Worse, cracks have already appeared in the dam, raising concerns about the possibility of a catastrophe. “Critics… are undeterred by the progress in construction, saying time will prove them right about what they call the folly of the project,” Hong Kong’s centrist South China Morning Post noted on June 16.
The Chinese government is aware of the problems, and has taken some steps to address them. It has committed 39.3 billion yuan (nearly US$4 billion) to pollution control and ecological protection, and plans to build more than 200 sewage and waste-treatment plants at the Three Gorges reservoir and the upper stream of the Yangtze River by 2010, according to Chinese state media reports.
Yet critics are quick to point out that the electricity generated by the dam comes at unnecessarily great human, financial, and ecological cost. They maintain that China would have been better off building several smaller dams.
A particularly thorny issue for the Chinese government is the relocation of peasants who have been removed from their hometowns to make way for the water. Over the past decade, around 720,000 peasants have been uprooted and relocated to 11 other provinces in coastal China. In its June 16 article, the South China Morning Post reported that while some relocated peasants say they are happy in their new homes, others “mourn the loss of community” and have returned to their home provinces, claiming they were cheated by empty promises from the government or simply could not find work.

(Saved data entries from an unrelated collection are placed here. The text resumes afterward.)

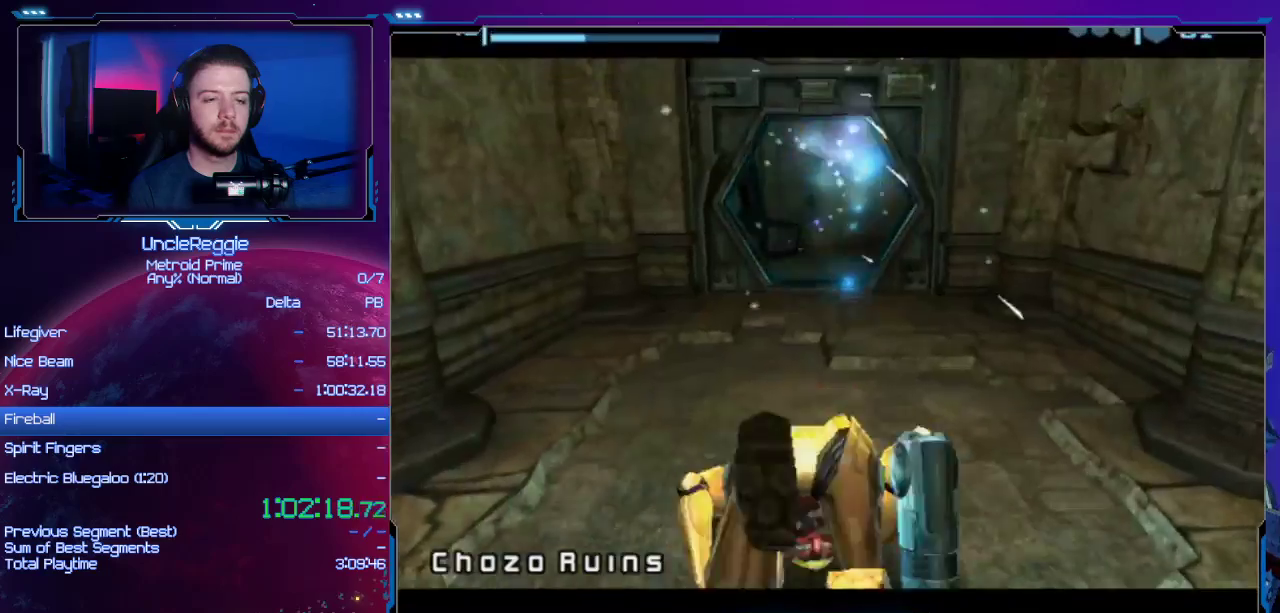
{"buttons": ["B"], "left_stick": "up", "right_stick": "center", "events": []}
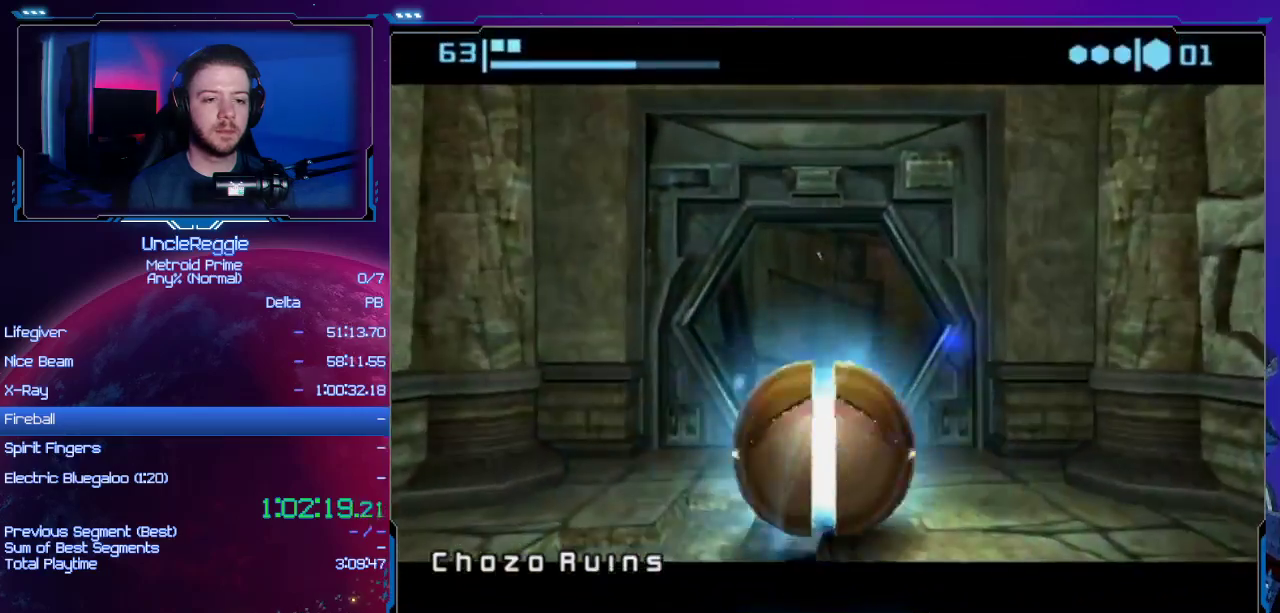
{"buttons": ["B"], "left_stick": "up-right", "right_stick": "center", "events": [[400, "left_stick", "up-right"]]}
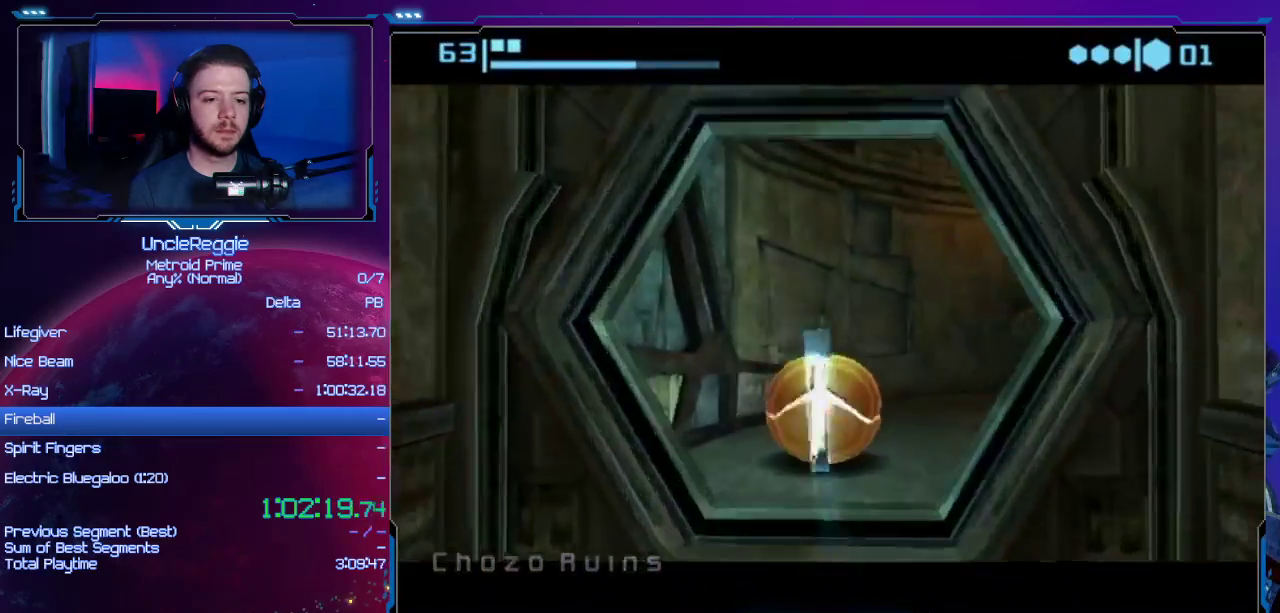
{"buttons": ["B"], "left_stick": "right", "right_stick": "center", "events": [[100, "left_stick", "right"], [200, "B", "up"], [367, "B", "down"]]}
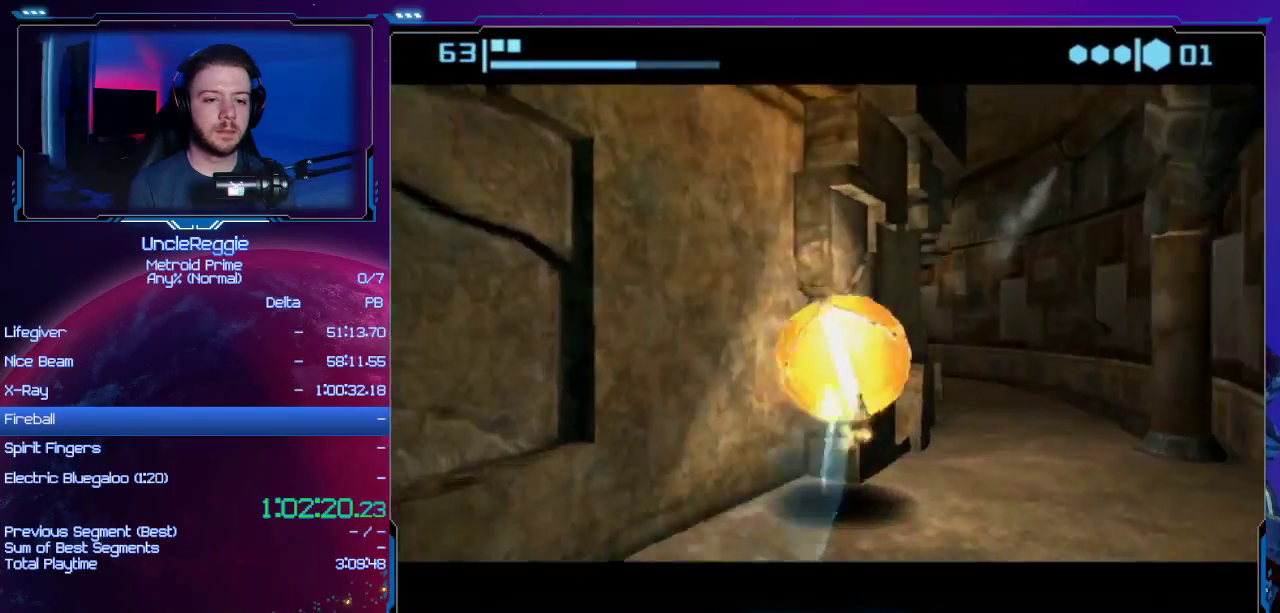
{"buttons": ["B"], "left_stick": "up-left", "right_stick": "center", "events": [[83, "left_stick", "up"], [367, "left_stick", "up-left"]]}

In February 100 displaced villagers who decided to return home staged a protest on the outskirts of the Communist Party headquarters in the government complex at Zhongnanhai, Beijing, damaging offices of the migration department there. If the resettlement issue is not handled well, warned The Straits Times (June 15), it could prove to be a real challenge not only to the great dam project but to the regime itself.
When the Three Gorges project is finished in 2009, the water will be 600 feet deep. Roughly 2 million people will have been moved. By then the dam will have 26 turbines in operation. “The 18,200 megawatts they are capable of generating will save China the pollution from burning 50 million tons of coal a year,” London's Independent reported (June 1).
The Chinese government also hopes to boost economic growth by developing China’s interior. In addition to reducing the risk of floods, the dam’s huge locks and the deeper waters it will create are being designed to enable large cargo ships to reach inland cities.
Yet worries that the engineering marvel will turn into an ecological and social disaster still abound. As Patricia Adam, executive director of the Three Gorges Probe, a lobby dedicated to opposing the dam, told The South China Morning Post, “For decades, the debate over the Three Gorges has been between propagandists and experts who were brave enough to speak out about the proposed dam. Now the dam will speak for itself.”